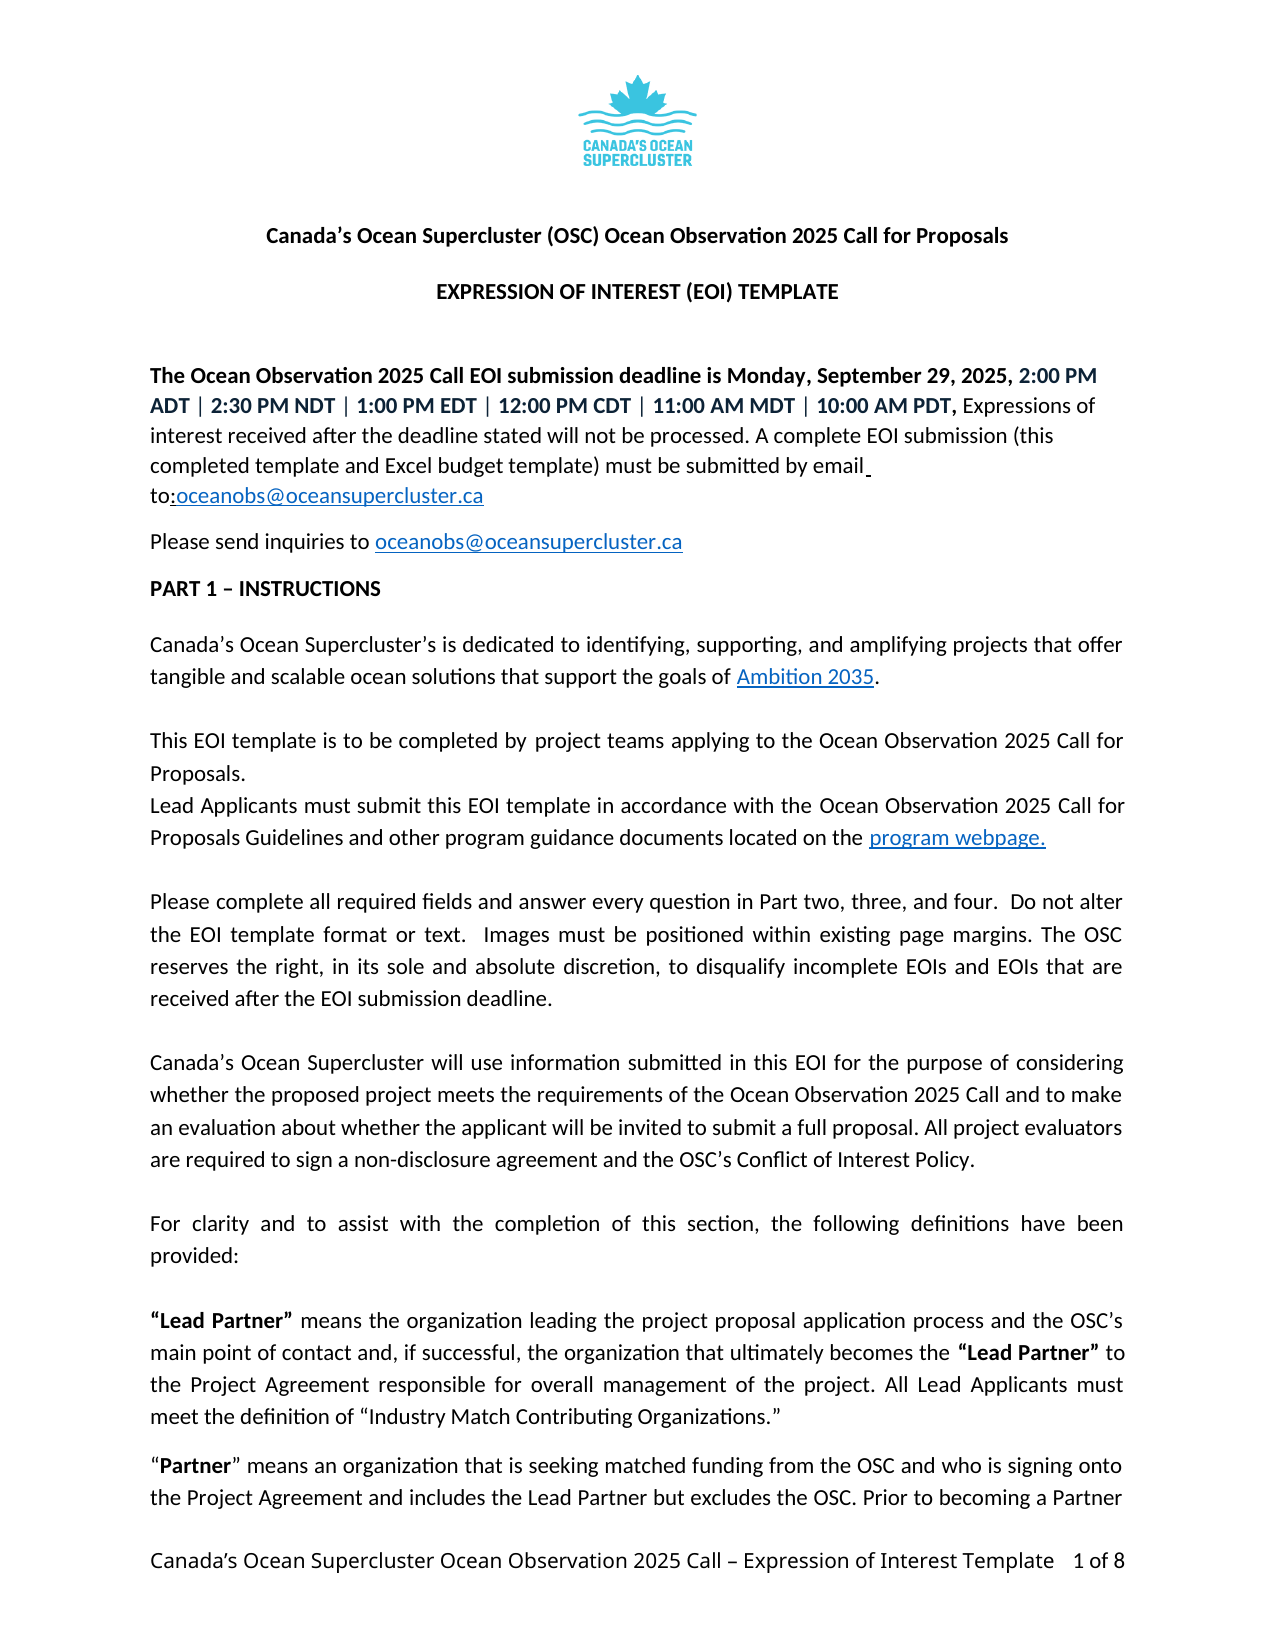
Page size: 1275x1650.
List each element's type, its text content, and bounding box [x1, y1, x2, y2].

text “Partner” means an organization that is seeking matched funding from the OSC and who is signing onto the Project Agreement and includes the Lead Partner but excludes the OSC. Prior to becoming a Partner to the Project Agreement, an organization must be or become a member of the OSC. All partners must meet the definition of “Industry Investing Organizations.” [150, 1451, 1125, 1512]
text Canada’s Ocean Supercluster’s is dedicated to identifying, supporting, and amplifying projects that offer tangible and scalable ocean solutions that support the goals of Ambition 2035. [150, 658, 1125, 690]
text Canada’s Ocean Supercluster will use information submitted in this EOI for the purpose of considering whether the proposed project meets the requirements of the Ocean Observation 2025 Call and to make an evaluation about whether the applicant will be invited to submit a full proposal. All project evaluators are required to sign a non-disclosure agreement and the OSC’s Conflict of Interest Policy. [150, 1048, 1125, 1173]
text For clarity and to assist with the completion of this section, the following definitions have been provided: [150, 1209, 1125, 1269]
text Please send inquiries to oceanobs@oceansupercluster.ca [150, 527, 1125, 555]
text This EOI template is to be completed by project teams applying to the Ocean Observation 2025 Call for Proposals. [150, 727, 1125, 787]
text Lead Applicants must submit this EOI template in accordance with the Ocean Observation 2025 Call for Proposals Guidelines and other program guidance documents located on the program webpage. [150, 791, 1125, 851]
picture [578, 75, 697, 166]
text Please complete all required fields and answer every question in Part two, three, and four. Do not alter the EOI template format or text. Images must be positioned within existing page margins. The OSC reserves the right, in its sole and absolute discretion, to disqualify incomplete EOIs and EOIs that are received after the EOI submission deadline. [150, 887, 1125, 1012]
text “Lead Partner” means the organization leading the project proposal application process and the OSC’s main point of contact and, if successful, the organization that ultimately becomes the “Lead Partner” to the Project Agreement responsible for overall management of the project. All Lead Applicants must meet the definition of “Industry Match Contributing Organizations.” [150, 1306, 1125, 1431]
text Canada’s Ocean Supercluster (OSC) Ocean Observation 2025 Call for Proposals [150, 221, 1125, 249]
text PART 1 – INSTRUCTIONS [150, 574, 1125, 602]
text EXPRESSION OF INTEREST (EOI) TEMPLATE [150, 277, 1125, 305]
text The Ocean Observation 2025 Call EOI submission deadline is Monday, September 29, 2025, 2:00 PM ADT | 2:30 PM NDT | 1:00 PM EDT | 12:00 PM CDT | 11:00 AM MDT | 10:00 AM PDT, Expressions of interest received after the deadline stated will not be processed. A complete EOI submission (this completed template and Excel budget template) must be submitted by email to:oceanobs@oceansupercluster.ca [150, 361, 1125, 509]
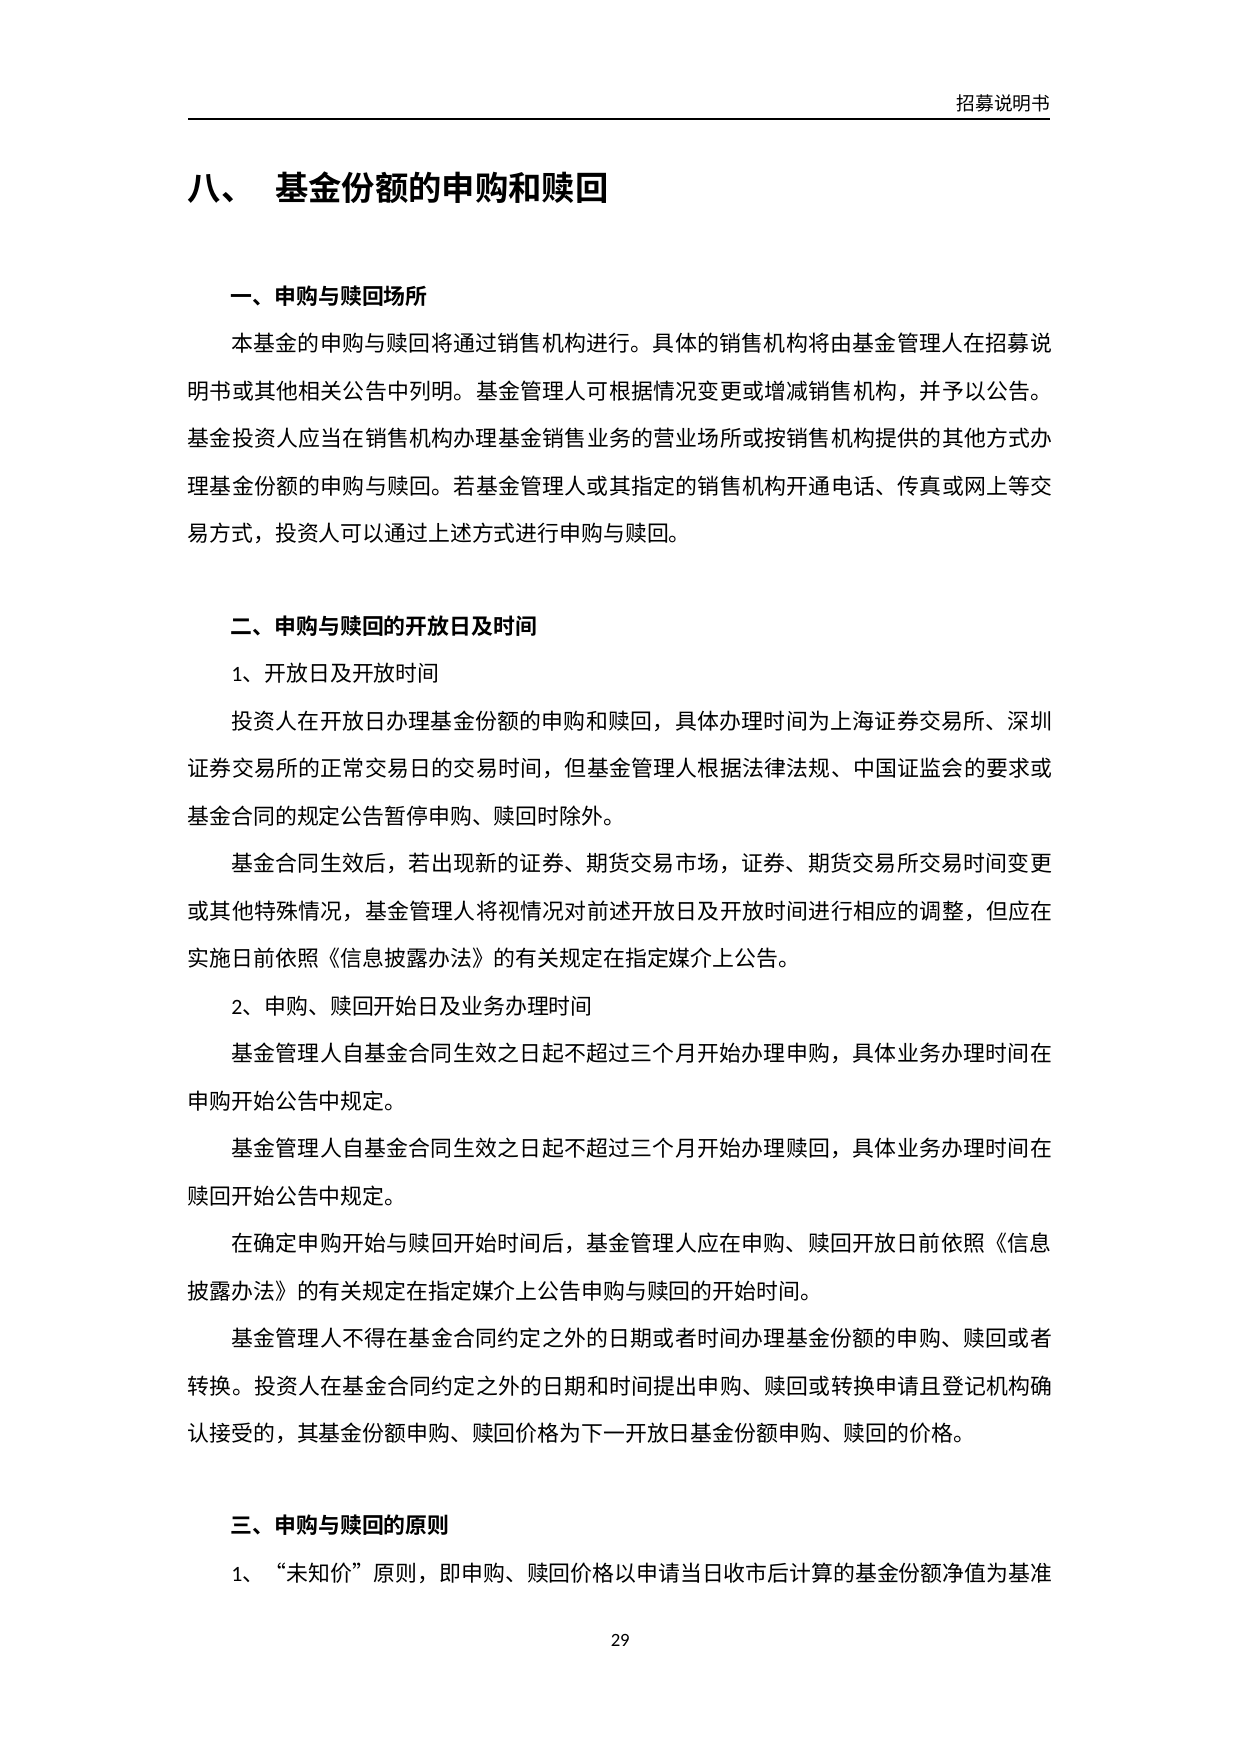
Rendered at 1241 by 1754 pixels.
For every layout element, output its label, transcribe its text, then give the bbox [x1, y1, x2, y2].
☆ ☆ ☆ ☆
[The task]
None of the pictures should appear, though every line of the data above must be reproduced exactly.

[Solution for this exercise]
Page size: 1275x1650.
List each element's type, its text content, and bounding box [x1, y1, x2, y2].

text “Partner” means an organization that is seeking matched funding from the OSC and who is signing onto the Project Agreement and includes the Lead Partner but excludes the OSC. Prior to becoming a Partner to the Project Agreement, an organization must be or become a member of the OSC. All partners must meet the definition of “Industry Investing Organizations.” [150, 1451, 1125, 1512]
text Canada’s Ocean Supercluster’s is dedicated to identifying, supporting, and amplifying projects that offer tangible and scalable ocean solutions that support the goals of Ambition 2035. [150, 658, 1125, 690]
text Canada’s Ocean Supercluster will use information submitted in this EOI for the purpose of considering whether the proposed project meets the requirements of the Ocean Observation 2025 Call and to make an evaluation about whether the applicant will be invited to submit a full proposal. All project evaluators are required to sign a non-disclosure agreement and the OSC’s Conflict of Interest Policy. [150, 1048, 1125, 1173]
text For clarity and to assist with the completion of this section, the following definitions have been provided: [150, 1209, 1125, 1269]
text Please send inquiries to oceanobs@oceansupercluster.ca [150, 527, 1125, 555]
text This EOI template is to be completed by project teams applying to the Ocean Observation 2025 Call for Proposals. [150, 727, 1125, 787]
text Lead Applicants must submit this EOI template in accordance with the Ocean Observation 2025 Call for Proposals Guidelines and other program guidance documents located on the program webpage. [150, 791, 1125, 851]
picture [578, 75, 697, 166]
text Please complete all required fields and answer every question in Part two, three, and four. Do not alter the EOI template format or text. Images must be positioned within existing page margins. The OSC reserves the right, in its sole and absolute discretion, to disqualify incomplete EOIs and EOIs that are received after the EOI submission deadline. [150, 887, 1125, 1012]
text “Lead Partner” means the organization leading the project proposal application process and the OSC’s main point of contact and, if successful, the organization that ultimately becomes the “Lead Partner” to the Project Agreement responsible for overall management of the project. All Lead Applicants must meet the definition of “Industry Match Contributing Organizations.” [150, 1306, 1125, 1431]
text Canada’s Ocean Supercluster (OSC) Ocean Observation 2025 Call for Proposals [150, 221, 1125, 249]
text PART 1 – INSTRUCTIONS [150, 574, 1125, 602]
text EXPRESSION OF INTEREST (EOI) TEMPLATE [150, 277, 1125, 305]
text The Ocean Observation 2025 Call EOI submission deadline is Monday, September 29, 2025, 2:00 PM ADT | 2:30 PM NDT | 1:00 PM EDT | 12:00 PM CDT | 11:00 AM MDT | 10:00 AM PDT, Expressions of interest received after the deadline stated will not be processed. A complete EOI submission (this completed template and Excel budget template) must be submitted by email to:oceanobs@oceansupercluster.ca [150, 361, 1125, 509]
Rendered at 1241 by 1754 pixels.
For every layout element, output its label, transcribe its text, then give the bbox [x1, y1, x2, y2].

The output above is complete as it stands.